The Court delved into the question as to whether mere appearance of a stitching pattern could perform the function of a trademark by associating the goods with the Plaintiff brand as the instant case related to a pattern which was not a product design, but only a pattern or design which was applied on the Plaintiff’s products.
The Court did note that many stitching patterns could be only for aesthetic or visual appeal but if the trademark owner’s stitching identifies the jeans brand, without any reference or appearance of a name or logo, then the Court would have to scrutinise whether the pattern was distinctive or had acquired any meaning. The Court further observed that the test of acquired meaning was similar to the test of secondary meaning applied to descriptive words. The Delhi High Court also cited a US case law Lois Sportswear, USA, Inc. v. Levi Strauss & Co., 631 F. Supp.735 (S.D.N.Y. 1985) in which the US District Court had held that Levi’s arcuate mark was a strong mark that qualified for a high degree of protection and that the arcuate mark was a fanciful design which had no function other than as a source indicator. It was further held by the US Court that the Levi’s arcuate was not merely a fragment of a larger mark but instead had an independent degree of recognition and connection with Levi Strauss.
The Delhi High Court also recorded that the US District Court’s decision had been also affirmed by the US Court of Appeals, Second Circuit in Lois Sportwear, U.S.A., Inc., v. Levi Strauss & Co. 799 F.2d 867 (1986).
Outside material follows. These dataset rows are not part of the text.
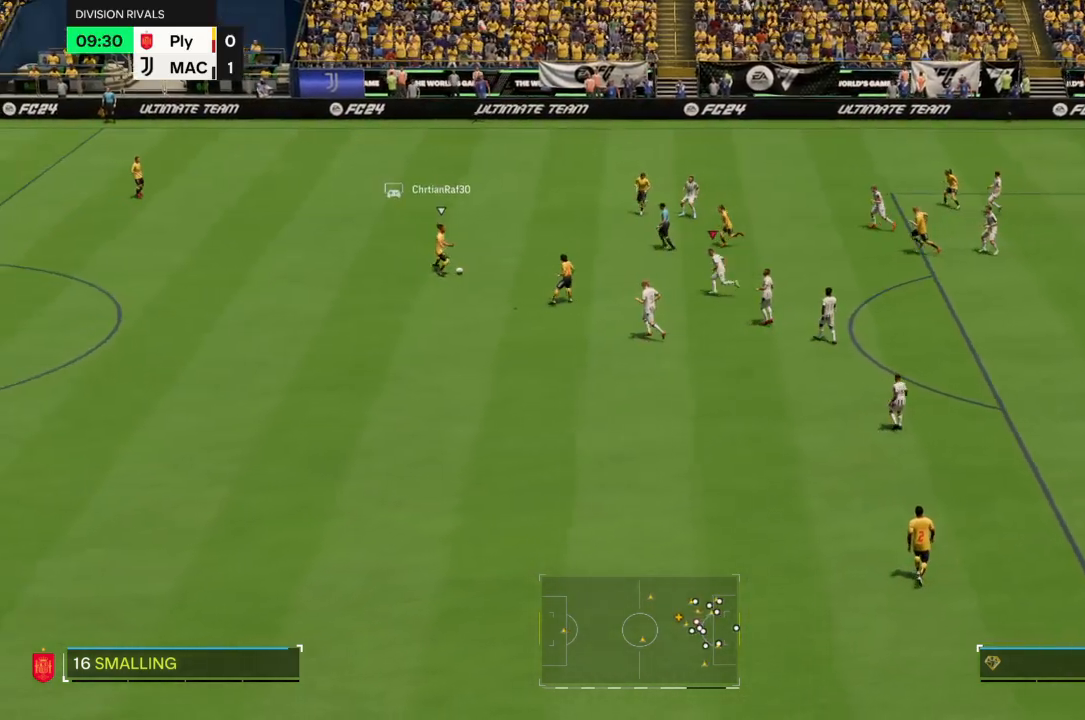
Gameplay with a controller (PlayStation layout); each line is a JSON object with the inputs held at the frame after it. "events" lists button and stick changes between this image and that frame as [ms after this image, input, new state], when the widget could be followed in between. Not read: L3.
{"buttons": ["R2"], "left_stick": "left", "right_stick": "center", "events": []}
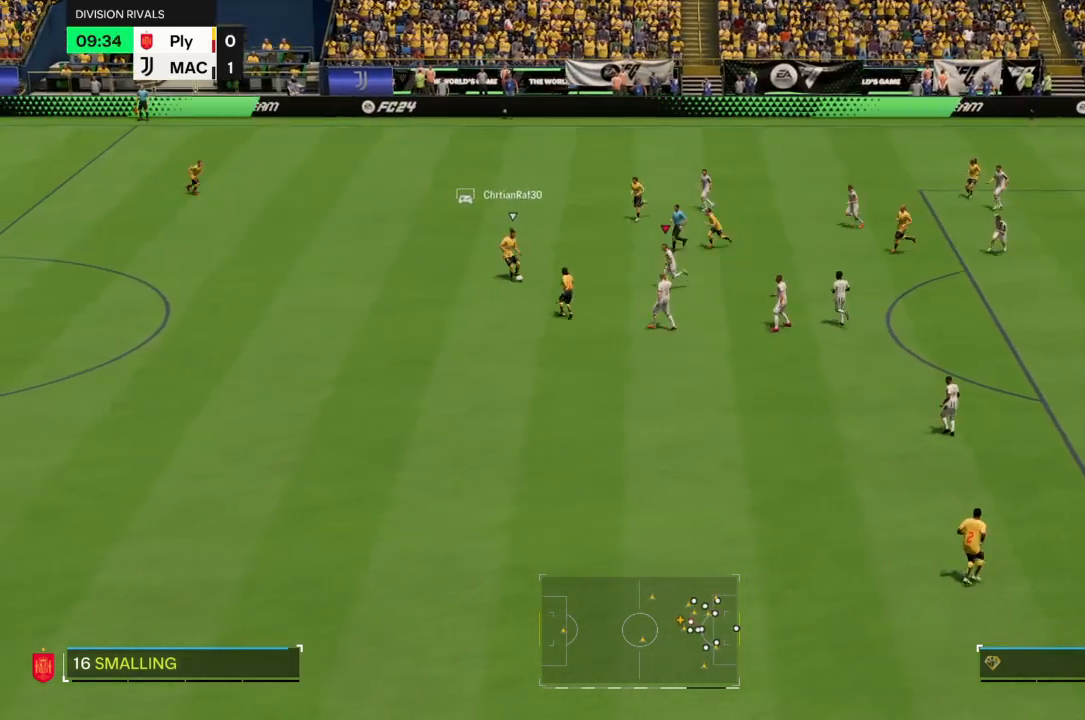
{"buttons": ["R2"], "left_stick": "down-left", "right_stick": "center", "events": [[34, "left_stick", "down-left"]]}
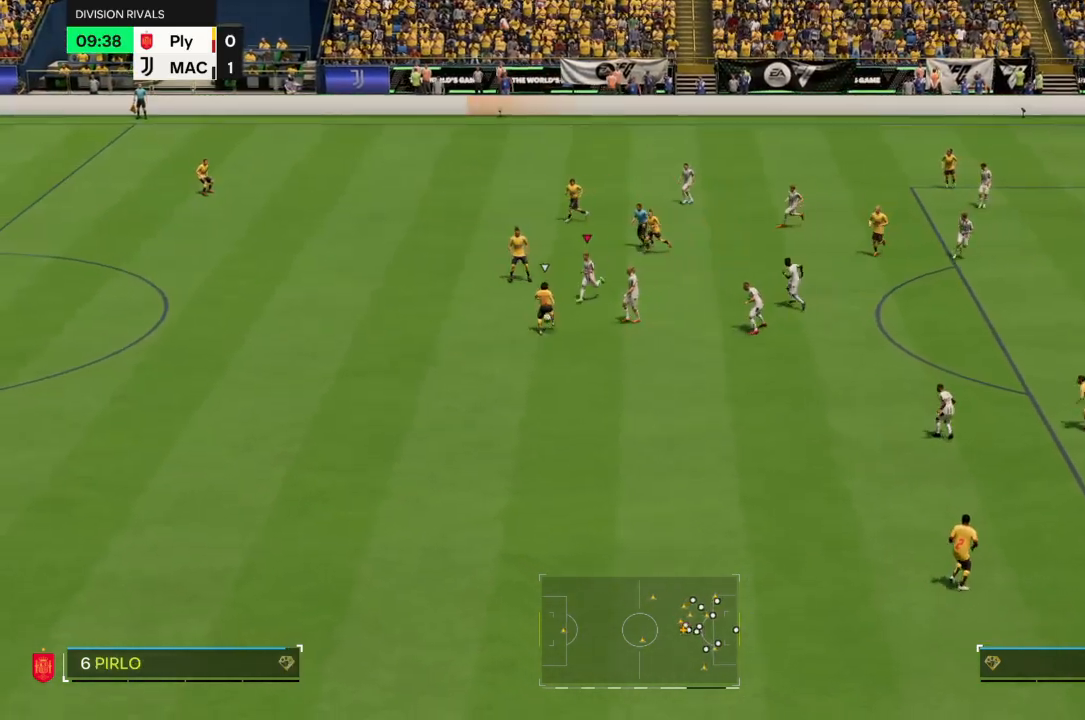
{"buttons": ["R2"], "left_stick": "down-left", "right_stick": "center"}
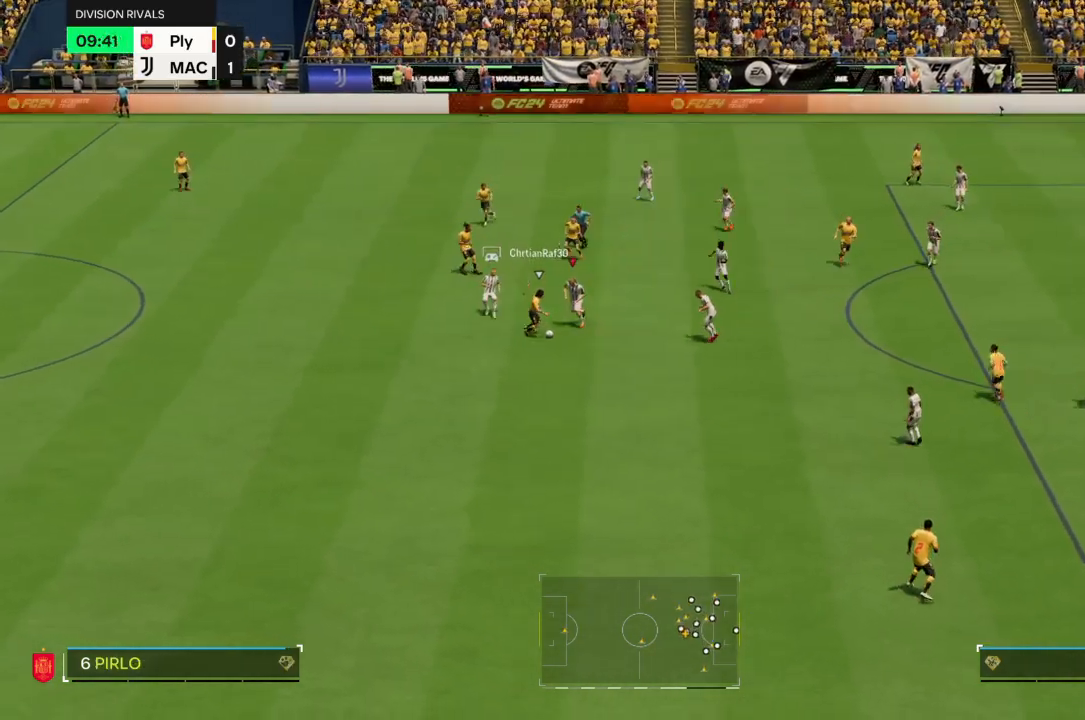
{"buttons": ["R2"], "left_stick": "down", "right_stick": "center", "events": [[101, "left_stick", "down"]]}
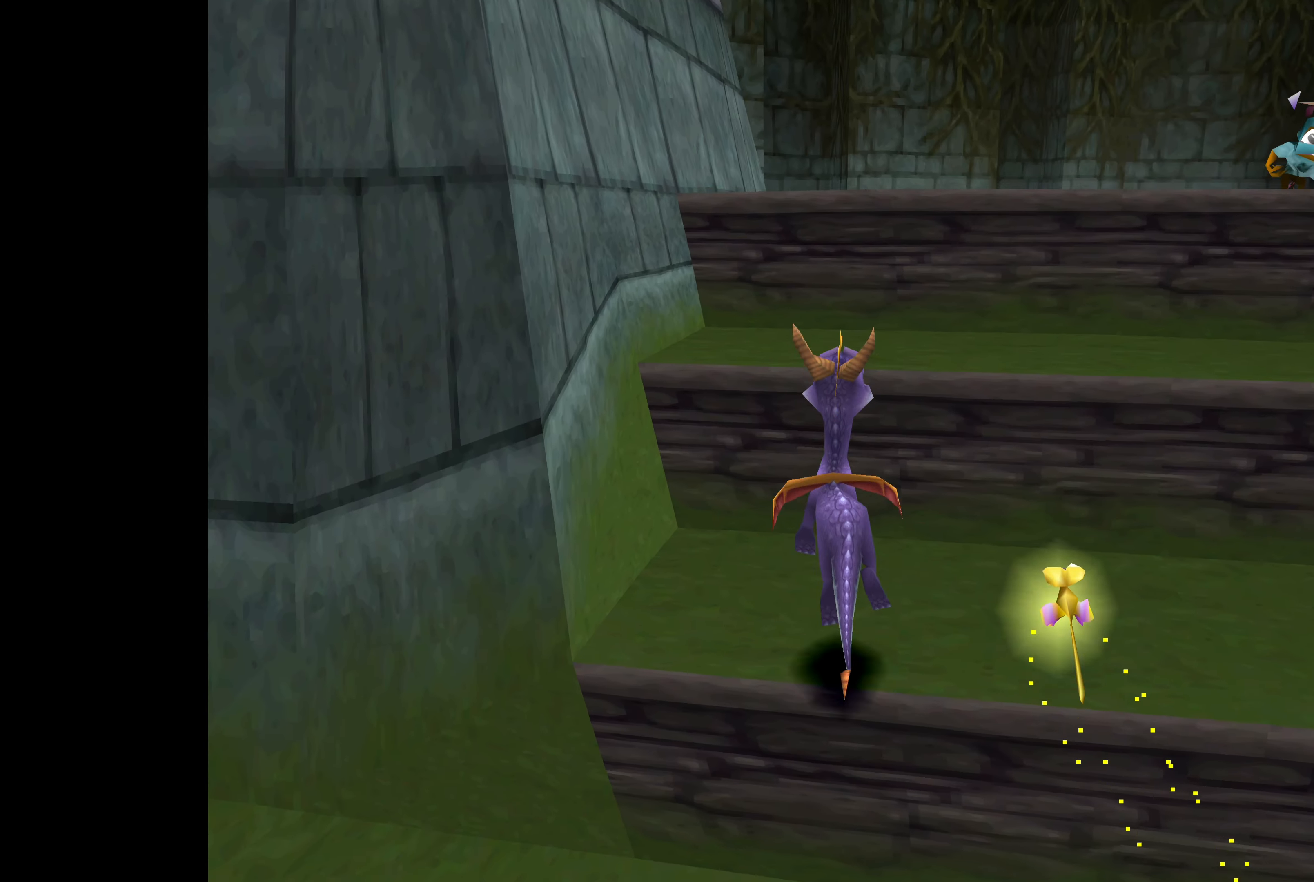
Gameplay with a controller (PlayStation layout); each line is a JSON object with the inputs held at the frame after it. "events" lists button and stick changes between this image and that frame as [ms after this image, input, new state], when the widget could be followed in between. Not read: L2 L3 R2 R3.
{"buttons": [], "left_stick": "center", "right_stick": "center", "events": [[166, "left_stick", "center"]]}
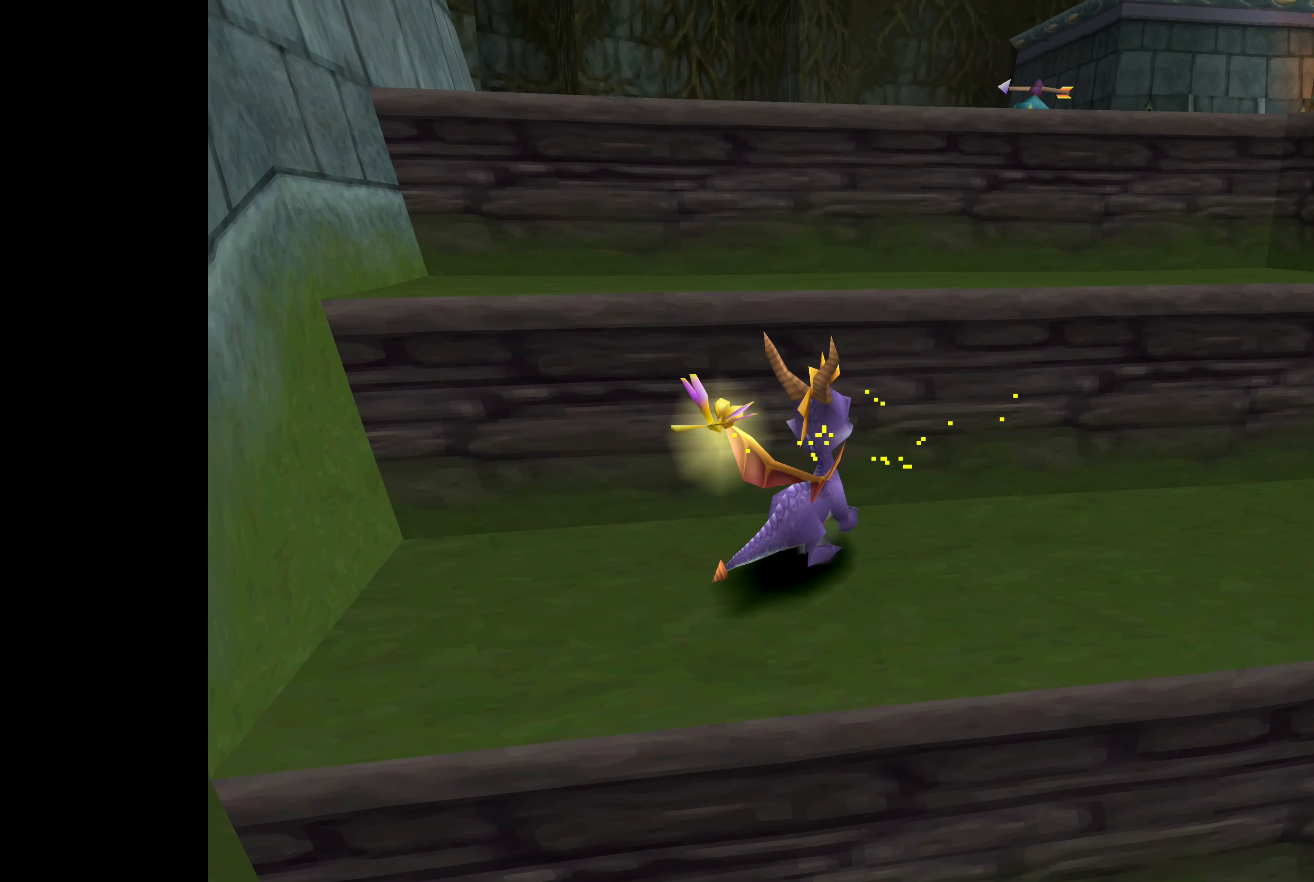
{"buttons": [], "left_stick": "center", "right_stick": "center", "events": []}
The Court of Appeals had held that the US trademark statute bars one jeans brand from using another jeans brand’s back pocket stitching pattern trademark when it can be evidenced that the pattern is intricately connected with its brand and the infringing copying will cause confusion regarding the identity of source and thus also affect goodwill.
The Delhi High Court opined that the stitching design had become distinguished to the public that buy or use garments with the said mark and hence the use of the design with/on any goods or services would therefore be instinctively construed as having a link between the goods/services and the Plaintiff Levi Strauss.
The Court acknowledged that the Levi’s stitching mark was an exceptionally distinctive mark that had acquired secondary meaning owing to widespread use by Levi Strauss on its jeans and hence permanent injunction was allowed against the Defendants.